In an e-mailed statement, Google said it was aware of the program but was not responsible for it. "Google is aware of claims that a third-party tool called G-Archiver, which is purported to store Gmail on a user's hard drive, was actually gathering e-mail addresses and passwords of anyone who used the application," a company spokesperson said. "G-Archiver required users to download software and enter their personal information to use the application."
"G-Archiver is not and has never been a Google product," Google's statement continues. "We are investigating this incident, the underlying activities of which violate Gmail Program Policies. We have suspended the suspect account, and are in the process of notifying the owners of those accounts whose passwords may have been compromised. It's unfortunate that fraudsters continue to use email for these purposes. We have phishing detection capabilities built into Gmail, so we were able to act quickly to limit the impact of this particular attack."

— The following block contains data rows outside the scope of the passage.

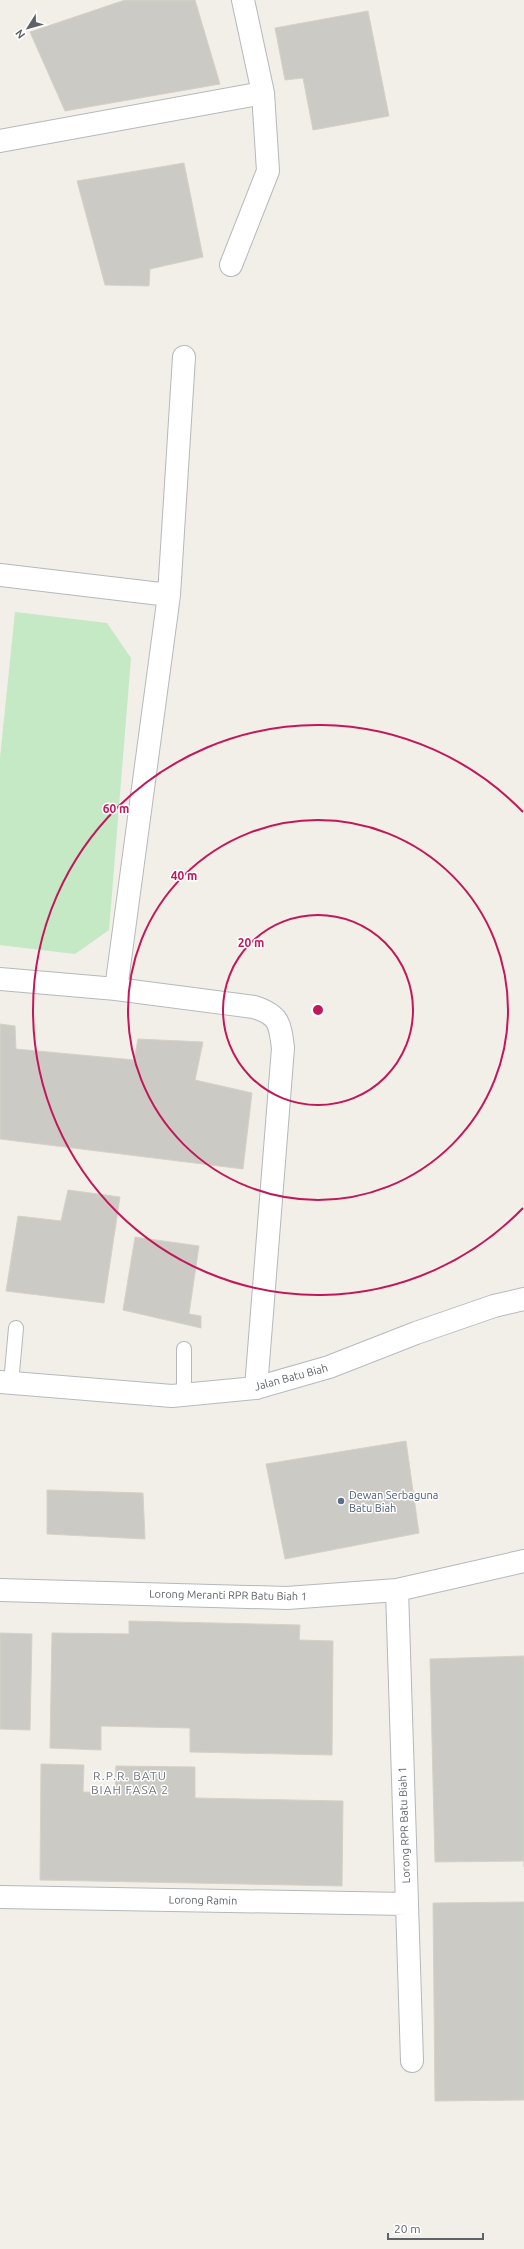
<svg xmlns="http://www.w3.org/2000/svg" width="524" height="2249" viewBox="0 0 524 2249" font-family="Ubuntu,sans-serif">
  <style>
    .green { fill: #c5e8c5 }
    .building { fill: #cccac5; stroke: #d6d1c6 }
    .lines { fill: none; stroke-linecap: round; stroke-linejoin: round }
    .lane-casing { stroke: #b5b8bc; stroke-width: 16 }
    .street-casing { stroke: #b5b8bc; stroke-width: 24 }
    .secondary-casing { stroke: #b6babf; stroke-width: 24 }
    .lane { stroke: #fff; stroke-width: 14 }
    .street { stroke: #fff; stroke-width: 22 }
    .secondary { stroke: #fff; stroke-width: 22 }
    .ring { fill: none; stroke: #c2185b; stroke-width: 2 }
    .service-dot { fill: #5c6f8a; stroke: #fff; stroke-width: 1.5 }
    .labels { text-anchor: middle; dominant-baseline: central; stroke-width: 3; stroke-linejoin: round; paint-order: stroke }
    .street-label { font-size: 11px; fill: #5f6368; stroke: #fff }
    .service-label { font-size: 11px; fill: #4e5e75; stroke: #fff; text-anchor: start }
    .neighbourhood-label { font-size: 12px; letter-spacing: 1px; fill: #70757a; stroke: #fff }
    .centre { fill: #c2185b; stroke: #fff; stroke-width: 2 }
    .ring-label { font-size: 12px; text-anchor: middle; font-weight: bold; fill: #c2185b; stroke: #fff; stroke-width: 3; stroke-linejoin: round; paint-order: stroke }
  </style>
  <rect width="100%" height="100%" fill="#f1efe8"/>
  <!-- green -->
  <path class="green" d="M 15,612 L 107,623 L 131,658 L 109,930 L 75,954 L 0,945 L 0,758 Z"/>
  <!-- building -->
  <path class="building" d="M 125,0 L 195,0 L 220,84 L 65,111 L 30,32 Z
    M 368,11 L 389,116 L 313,130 L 303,78 L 285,80 L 275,28 Z
    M 184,163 L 203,257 L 150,269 L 149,286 L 105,285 L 77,181 Z
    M 0,1024 L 15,1026 L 16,1049 L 134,1060 L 138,1039 L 203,1042 L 195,1080 L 252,1093 L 243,1169 L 0,1139 Z
    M 68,1190 L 120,1197 L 104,1303 L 6,1291 L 18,1216 L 61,1221 Z
    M 135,1237 L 199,1246 L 189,1314 L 201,1316 L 201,1328 L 123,1310 Z
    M 406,1441 L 419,1533 L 285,1559 L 266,1464 Z
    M 47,1490 L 143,1493 L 145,1539 L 47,1534 Z
    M 129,1621 L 300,1625 L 299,1640 L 333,1641 L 332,1755 L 190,1752 L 190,1728 L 101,1726 L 101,1750 L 50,1748 L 52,1633 L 129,1634 Z
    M 0,1633 L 32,1634 L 30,1730 L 0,1729 Z
    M 524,1656 L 524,1867 L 524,1861 L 435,1862 L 430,1659 Z
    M 41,1764 L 84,1765 L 83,1792 L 115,1793 L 116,1766 L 195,1767 L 195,1798 L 343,1801 L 342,1886 L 40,1880 Z
    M 524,1902 L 524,2100 L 435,2101 L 433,1903 Z"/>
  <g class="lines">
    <defs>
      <path id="lane" d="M 184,1349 L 184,1395
        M 11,1383 L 16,1328"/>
      <path id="street" d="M 0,141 L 263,93
        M 231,265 L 268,171 L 263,93 L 243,0
        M 0,575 L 169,595
        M 0,979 L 116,989 L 254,1007 C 279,1015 280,1023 283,1048 L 256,1388
        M 116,989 L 169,595 L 184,357
        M 0,1590 L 287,1598 L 397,1590 L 524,1561
        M 397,1590 L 412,2061
        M 0,1897 L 407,1904"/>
      <path id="secondary" d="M 0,1382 L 172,1396 L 256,1388 L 329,1367 L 416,1333 L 494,1306 L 524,1299"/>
    </defs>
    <!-- lane casing -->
    <use href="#lane" class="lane-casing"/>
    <!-- street casing -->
    <use href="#street" class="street-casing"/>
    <!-- secondary casing -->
    <use href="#secondary" class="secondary-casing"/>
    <!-- lane -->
    <use href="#lane" class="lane"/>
    <!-- street -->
    <use href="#street" class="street"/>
    <!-- secondary -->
    <use href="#secondary" class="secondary"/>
  </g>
  <!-- distance rings -->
  <g class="ring">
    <circle cx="318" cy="1010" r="95"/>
    <circle cx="318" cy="1010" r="190"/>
    <path d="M523 1208A285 285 0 1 1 523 812"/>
  </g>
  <!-- markers -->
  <circle class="service-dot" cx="341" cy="1501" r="4"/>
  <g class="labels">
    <!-- street labels -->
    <g class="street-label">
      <text transform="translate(291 1377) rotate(-15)">Jalan Batu Biah</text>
      <text transform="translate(228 1595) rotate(1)">Lorong Meranti RPR Batu Biah 1</text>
      <text transform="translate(404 1825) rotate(-92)">Lorong RPR Batu Biah 1</text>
      <text transform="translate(203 1900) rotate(1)">Lorong Ramin</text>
    </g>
    <!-- service labels -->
    <g class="service-label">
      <text x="349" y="1495">Dewan Serbaguna<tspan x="349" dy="13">Batu Biah</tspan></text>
    </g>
    <!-- neighbourhood labels -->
    <g class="neighbourhood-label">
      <text x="130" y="1775">R.P.R. BATU<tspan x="130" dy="14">BIAH FASA 2</tspan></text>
    </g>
  </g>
  <circle cx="318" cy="1010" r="6" class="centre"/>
  <g class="ring-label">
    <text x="116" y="813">60 m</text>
    <text x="184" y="880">40 m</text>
    <text x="251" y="947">20 m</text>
  </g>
  <!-- north arrow -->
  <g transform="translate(28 28) rotate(233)" stroke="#ffffff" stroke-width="3" paint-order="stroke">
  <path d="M0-3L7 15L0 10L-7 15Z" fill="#5f6368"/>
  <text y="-6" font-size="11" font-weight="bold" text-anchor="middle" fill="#5f6368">N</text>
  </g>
  <!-- scale -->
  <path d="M388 2233v6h95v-6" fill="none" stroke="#5f6368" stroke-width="2"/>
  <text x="394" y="2233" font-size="12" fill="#5f6368" stroke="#ffffff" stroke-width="3" paint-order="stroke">20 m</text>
</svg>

The statement also includes reminders that Google offers industrial strength security measures like SAML that allow for multi-factor authentication and that Gmail comes with anti-phishing protection.
In and of itself, the G-Archiver incident merely reflects the risks of using software from an unknown source.
But Google has had plenty of such issues to deal with recently. It has become a source of hacker information, through automated Google scanning tools like Goolag Scanner and the Google Hacking Database Tool. Last week, there was a porn outbreak in Google Groups. In December, Google had to stomp out a worm spreading on its Orkut social networking site and deal with Trojan.Qhost.WU, Trojan software that replaces Google AdSense text ads with potentially malicious ads from a different provider. In November, Google conducted a significant purge of its search index to get rid of malicious Web pages that had been artificially promoted to prominence by spammers.